TASK ITEM:
Copy the lines of the data starting at the line that contains "Does the chart" and ending at the last line of the data, both included. Leave out the pictures.

Chart understanding data:

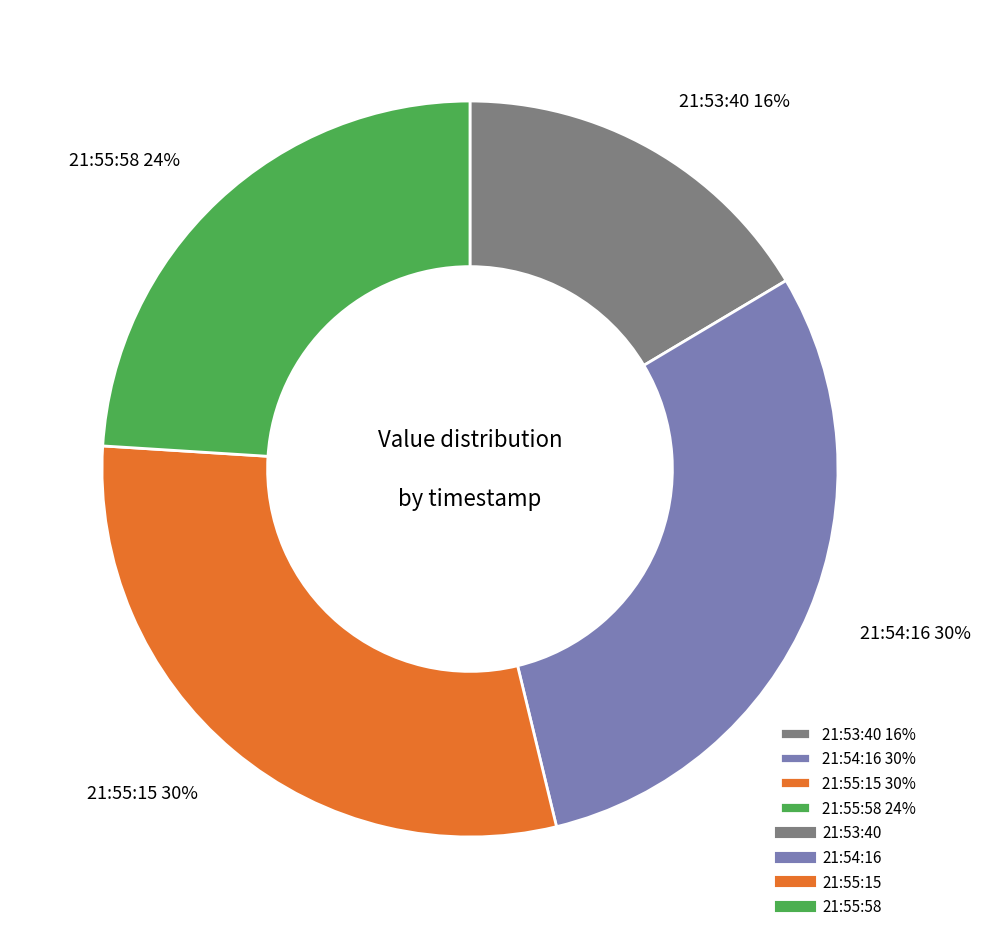

Is it true that 21:55:58 24% is 24% of the pie?

True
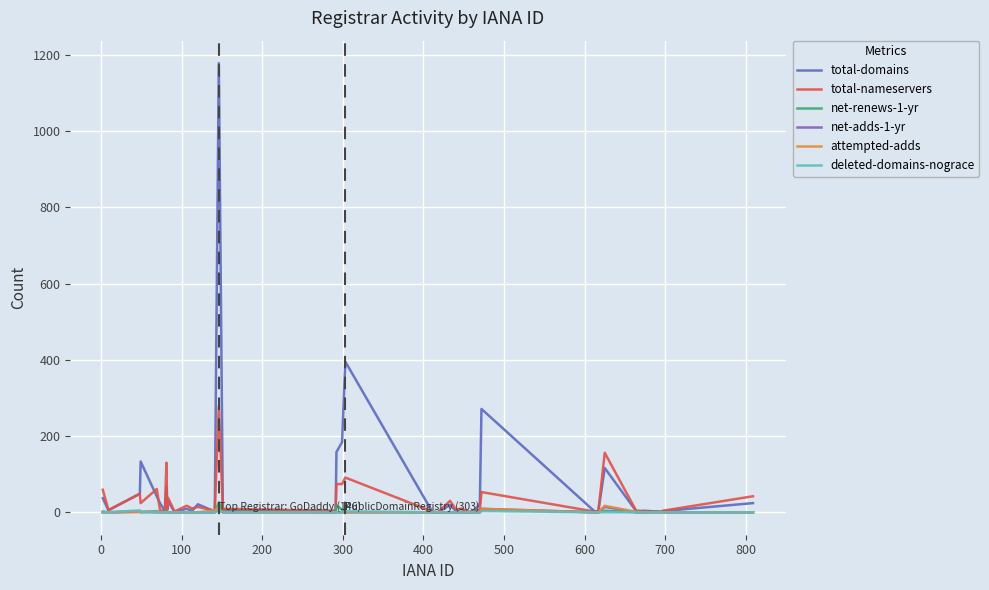

Does the chart display data point markers on the line(s)?

No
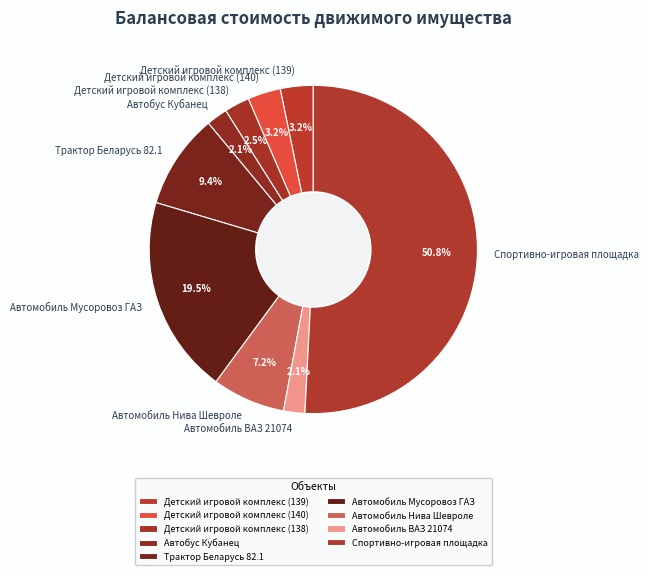

Between Детский игровой комплекс (140) and Автомобиль Мусоровоз ГАЗ, which is larger?

Автомобиль Мусоровоз ГАЗ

ANSWER SPACE:
Does the chart display data point markers on the line(s)?

No

Between Детский игровой комплекс (140) and Автомобиль Мусоровоз ГАЗ, which is larger?

Автомобиль Мусоровоз ГАЗ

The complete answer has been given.